20-40 Limit Poker Strategy Games
Normally, in a structured limit game, you’d be likely to fold your lowly pair of Jacks. But in this game go ahead and call. Sure, the raiser my be slowplaying you just as you would do in his situation. Sure, the Queen may be ahead of you as well with a pair of Queens. But it’s also quite possible that the Ace has a weak hand – perhaps only Ace high, and the Queen may be sitting with relative junk as well – seduced into calling with an inferior hand because of the small raise..
But that’s not the most important reason to call. You should call even if you knew with certainty that you were against either Aces or Queens or both. That’s because of the enormous implied odds you’re getting.
Implied odds compare the current bet to the amount you may win if you hit your hand. In this case, for $5.00 you have a chance of hitting a card that could win you d to bet to stay in the hand when the amount you are likely to win well over $150-200, implied odds of 30:1 to 40:1.

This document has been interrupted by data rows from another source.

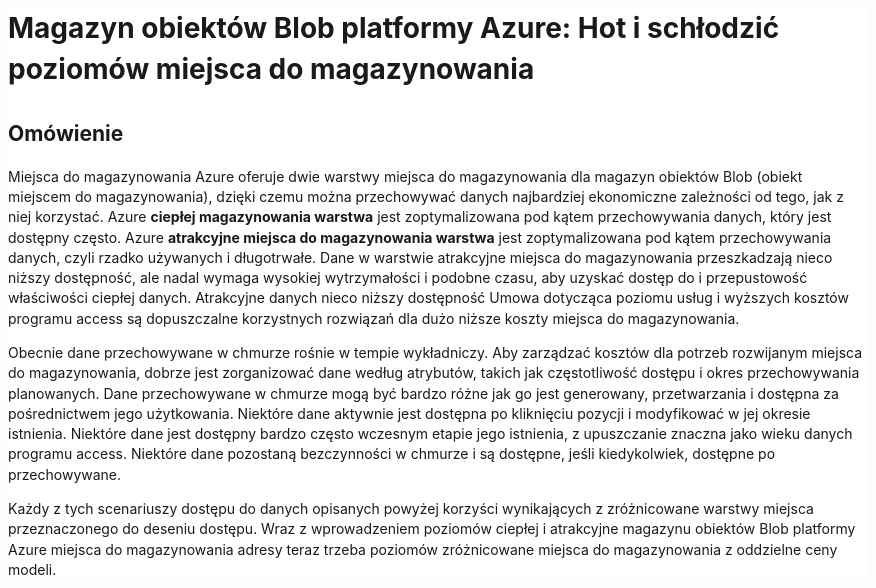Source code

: <properties
    pageTitle="Azure atrakcyjne magazyn obiektów blob | Microsoft Azure"
    description="Poziomy miejsca do magazynowania dla magazyn obiektów Blob platformy Azure oferuje wydajne miejsca do magazynowania dla danych obiektu na podstawie wzorców programu access. Warstwa atrakcyjne miejsca do magazynowania jest zoptymalizowana pod kątem danych, który jest dostępny rzadziej."
    services="storage"
    documentationCenter=""
    authors="michaelhauss"
    manager="vamshik"
    editor="tysonn"/>

<tags
    ms.service="storage"
    ms.workload="storage"
    ms.tgt_pltfrm="na"
    ms.devlang="na"
    ms.topic="get-started-article"
    ms.date="10/18/2016"
    ms.author="mihauss"/>


# <a name="azure-blob-storage-hot-and-cool-storage-tiers"></a>Magazyn obiektów Blob platformy Azure: Hot i schłodzić poziomów miejsca do magazynowania

## <a name="overview"></a>Omówienie

Miejsca do magazynowania Azure oferuje dwie warstwy miejsca do magazynowania dla magazyn obiektów Blob (obiekt miejscem do magazynowania), dzięki czemu można przechowywać danych najbardziej ekonomiczne zależności od tego, jak z niej korzystać. Azure **ciepłej magazynowania warstwa** jest zoptymalizowana pod kątem przechowywania danych, który jest dostępny często. Azure **atrakcyjne miejsca do magazynowania warstwa** jest zoptymalizowana pod kątem przechowywania danych, czyli rzadko używanych i długotrwałe. Dane w warstwie atrakcyjne miejsca do magazynowania przeszkadzają nieco niższy dostępność, ale nadal wymaga wysokiej wytrzymałości i podobne czasu, aby uzyskać dostęp do i przepustowość właściwości ciepłej danych. Atrakcyjne danych nieco niższy dostępność Umowa dotycząca poziomu usług i wyższych kosztów programu access są dopuszczalne korzystnych rozwiązań dla dużo niższe koszty miejsca do magazynowania.

Obecnie dane przechowywane w chmurze rośnie w tempie wykładniczy. Aby zarządzać kosztów dla potrzeb rozwijanym miejsca do magazynowania, dobrze jest zorganizować dane według atrybutów, takich jak częstotliwość dostępu i okres przechowywania planowanych. Dane przechowywane w chmurze mogą być bardzo różne jak go jest generowany, przetwarzania i dostępna za pośrednictwem jego użytkowania. Niektóre dane aktywnie jest dostępna po kliknięciu pozycji i modyfikować w jej okresie istnienia. Niektóre dane jest dostępny bardzo często wczesnym etapie jego istnienia, z upuszczanie znaczna jako wieku danych programu access. Niektóre dane pozostaną bezczynności w chmurze i są dostępne, jeśli kiedykolwiek, dostępne po przechowywane.

Każdy z tych scenariuszy dostępu do danych opisanych powyżej korzyści wynikających z zróżnicowane warstwy miejsca przeznaczonego do deseniu dostępu. Wraz z wprowadzeniem poziomów ciepłej i atrakcyjne magazynu obiektów Blob platformy Azure miejsca do magazynowania adresy teraz trzeba poziomów zróżnicowane miejsca do magazynowania z oddzielne ceny modeli.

What you’re hoping for is another Jack. Your odds of hitting a Jack on the next card are 20:1 (two Jacks among. Forty-two remaining unseen cards). With implied odds of 30:1 or better (depending on how many bets of $20 you can extract from your two opponents), you have a huge overlay and should call the $5.00.
In real game situations, many other factors come into play. What is the chance that you will be raised after you call? In this case none – your call will end the betting. How loose are your opponents? Are they likely to continue to call you down to the River if you raise their bet when you hit trips? Will the third best hand fold once you show aggression? You might also want to consider other ways that you could win even if you didn’t hit your perfect card on Third. What is the likelihood that the Ace will check if he doesn’t hit a card after seeing two of his opponents call? Might you be able to see Fifth Street for free, or very cheaply, if you don’t hit your hand on Fourth? If so, you can be more inclined to call the Third Street bet, since you might have two chances to hit your hand, making your drawing odds better than 20:1 and meaning that you don’t need the large implied odds for you’re your call.
All of these factors may come into play when it is a close call. But in this case, it isn’t even close. You should call the $5.00.
20-40 Limit Poker Strategy Rules
As you can see, a spread limit betting structure like $5-20 allows for more creative thinking and playing in stud than a strictly fixed limit structure.